Dr. Atul Grover, the chief lobbyist at the Association of American Medical Colleges, welcomed the proposals to increase the supply of doctors. But, he said, “They could be offset by cuts in Medicare support for graduate medical education.” The White House contends that Medicare overpays teaching hospitals for treating sicker patients who require specialized services.
Mr. Obama also wants to reduce scheduled Medicare payments to nursing homes and home health agencies, which the administration says have high profit margins on their Medicare business. In addition, he would impose financial penalties on nursing homes that send large numbers of Medicare patients to hospitals with preventable illnesses and injuries.

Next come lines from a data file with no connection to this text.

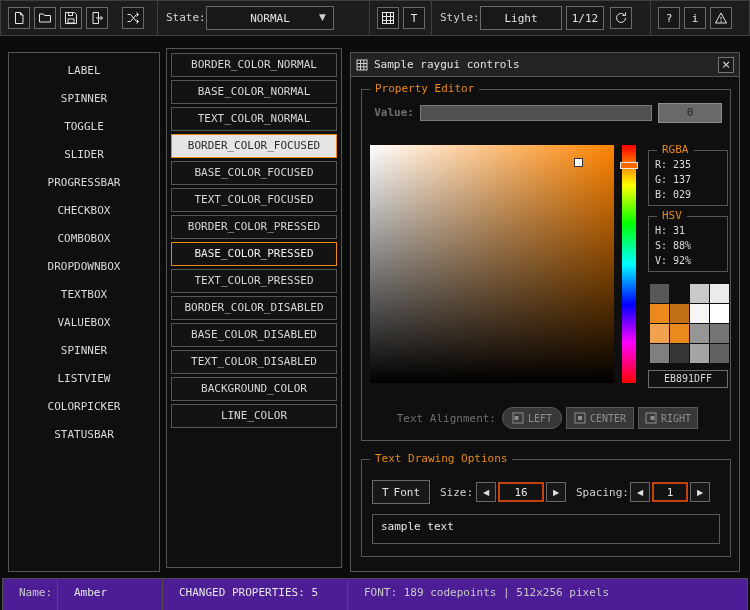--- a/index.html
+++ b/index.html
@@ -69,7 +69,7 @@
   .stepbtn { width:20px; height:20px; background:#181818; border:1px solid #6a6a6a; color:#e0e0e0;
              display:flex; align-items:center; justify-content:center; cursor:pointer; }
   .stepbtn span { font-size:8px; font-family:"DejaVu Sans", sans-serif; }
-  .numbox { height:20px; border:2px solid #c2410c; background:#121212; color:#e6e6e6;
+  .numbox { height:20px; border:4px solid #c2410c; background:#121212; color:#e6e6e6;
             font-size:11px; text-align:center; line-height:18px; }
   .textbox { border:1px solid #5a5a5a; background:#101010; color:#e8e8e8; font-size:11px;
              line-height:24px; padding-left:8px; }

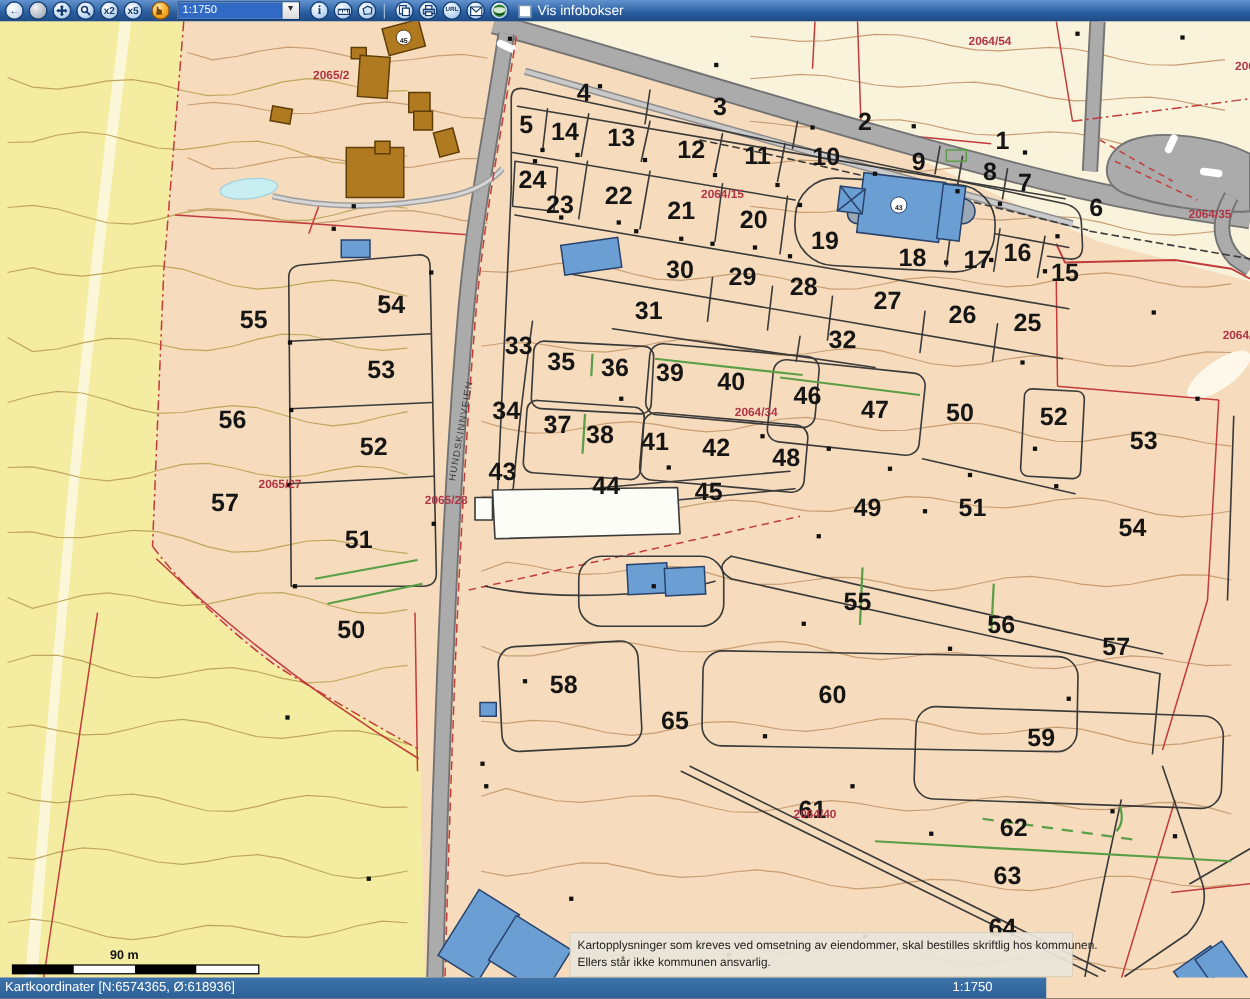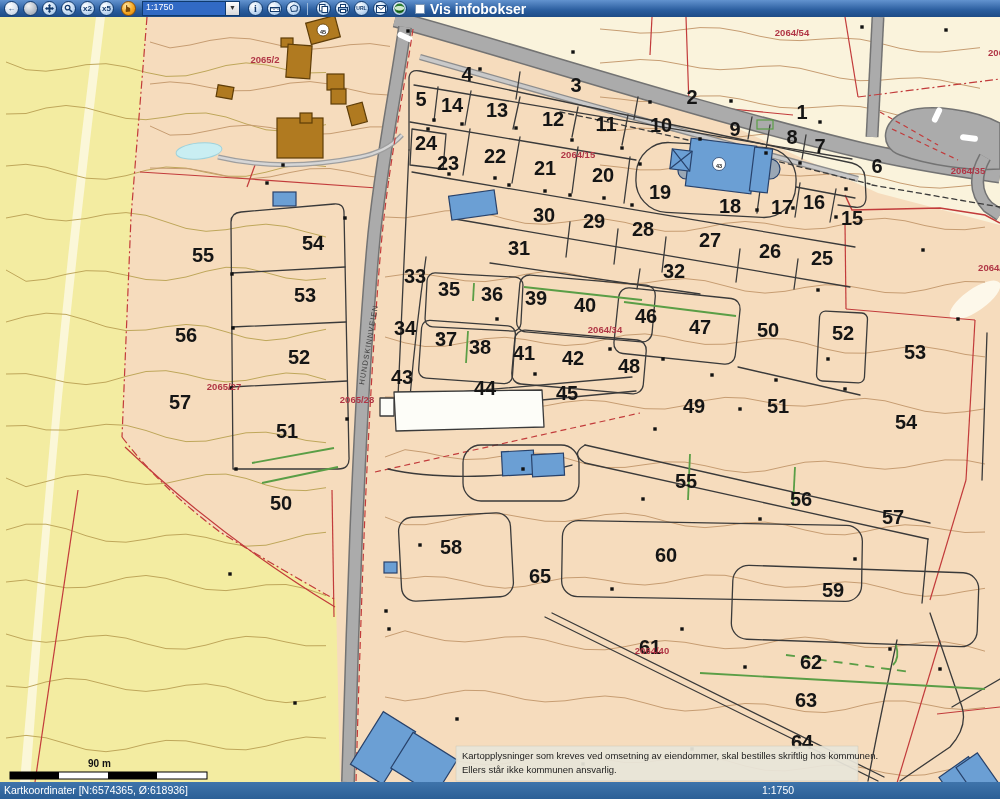--- a/index.html
+++ b/index.html
@@ -15,7 +15,7 @@
   #scaleSelect .sel{flex:1;background:#316ac5;color:#fff;font-size:9px;line-height:11px;padding-left:3px;}
   #scaleSelect .btn{width:13px;background:linear-gradient(#fdfdfd,#d9d9d9);border-left:1px solid #0f3a6e;color:#333;font-size:7px;text-align:center;line-height:11px;}
   #chk{width:10px;height:10px;background:#fff;border:1px solid #7d97b5;box-sizing:border-box;margin-left:8px;flex:0 0 auto;cursor:pointer;}
-  #chklabel{color:#fff;font-weight:bold;font-size:14px;margin-left:5px;flex:0 0 auto;}
+  #chklabel{color:#fff;font-weight:normal;font-size:11px;margin-left:5px;flex:0 0 auto;}
   
   #statusbar{position:absolute;left:0;top:782px;width:1000px;height:17px;background:linear-gradient(#3f74ab,#2b5f96);color:#fff;font-size:10.5px;z-index:30;}
   #statusbar .l{position:absolute;left:4px;top:2px;}

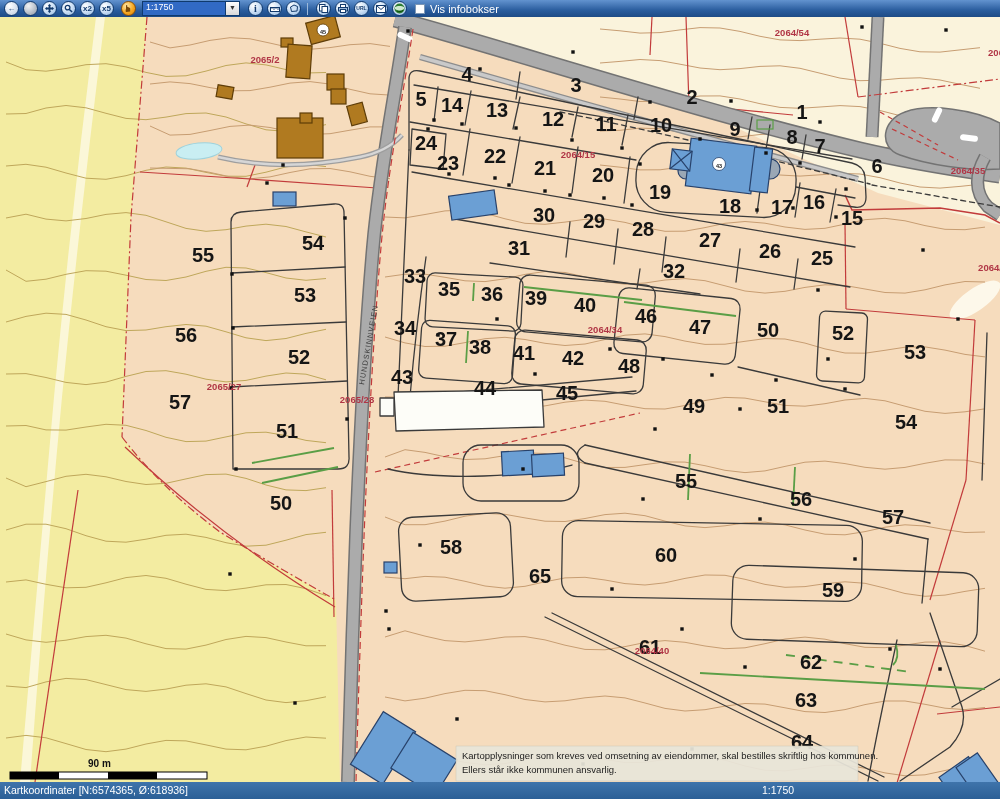--- a/index.html
+++ b/index.html
@@ -17,7 +17,7 @@
   #chk{width:10px;height:10px;background:#fff;border:1px solid #7d97b5;box-sizing:border-box;margin-left:8px;flex:0 0 auto;cursor:pointer;}
   #chklabel{color:#fff;font-weight:normal;font-size:11px;margin-left:5px;flex:0 0 auto;}
   
-  #statusbar{position:absolute;left:0;top:782px;width:1000px;height:17px;background:linear-gradient(#3f74ab,#2b5f96);color:#fff;font-size:10.5px;z-index:30;}
+  #statusbar{position:absolute;left:0;top:782px;width:837px;height:17px;background:linear-gradient(#3f74ab,#2b5f96);color:#fff;font-size:10.5px;z-index:30;}
   #statusbar .l{position:absolute;left:4px;top:2px;}
   #statusbar .r{position:absolute;left:762px;top:2px;}
   

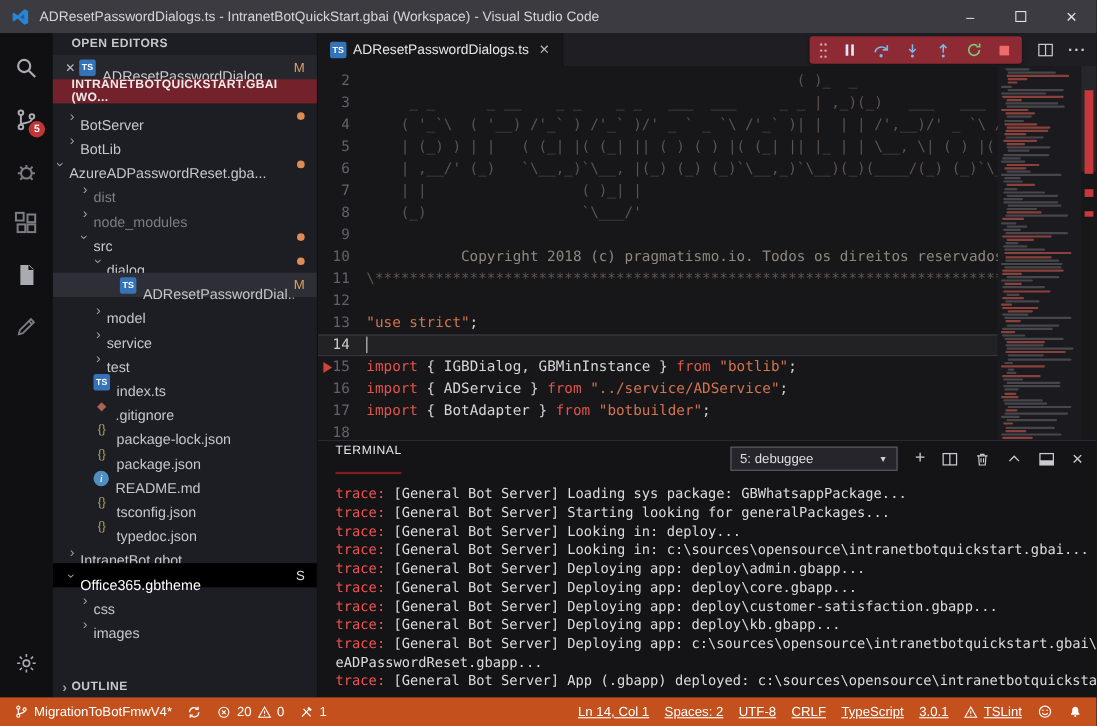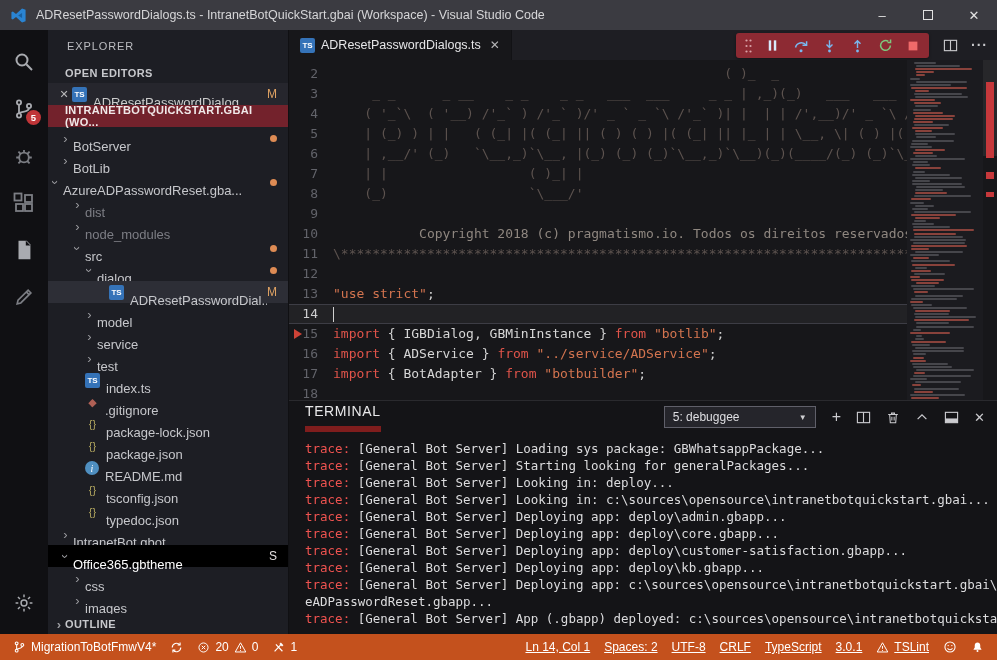--- a/index.html
+++ b/index.html
@@ -170,7 +170,6 @@
   </div>
 
   <div class="sidebar">
-    <div class="sidebar-title">EXPLORER</div>
     <div class="section-header">OPEN EDITORS</div>
     <div class="oe-row">
       <span class="oe-close">✕</span>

The president’s budget also includes a proposal to encourage nursing homes and home health agencies to coordinate care for patients discharged from hospitals. Medicare would make a single “bundled payment” for post-hospital care of a patient lasting two or three months. This is part of the administration’s effort to move away from paying providers separately for each service, officials said.
Mr. Obama also recycles a proposal that has languished in Congress for several years, requiring drug companies to provide additional discounts, or rebates, to Medicare for prescription drugs bought by low-income beneficiaries. This proposal is strenuously opposed by drug makers.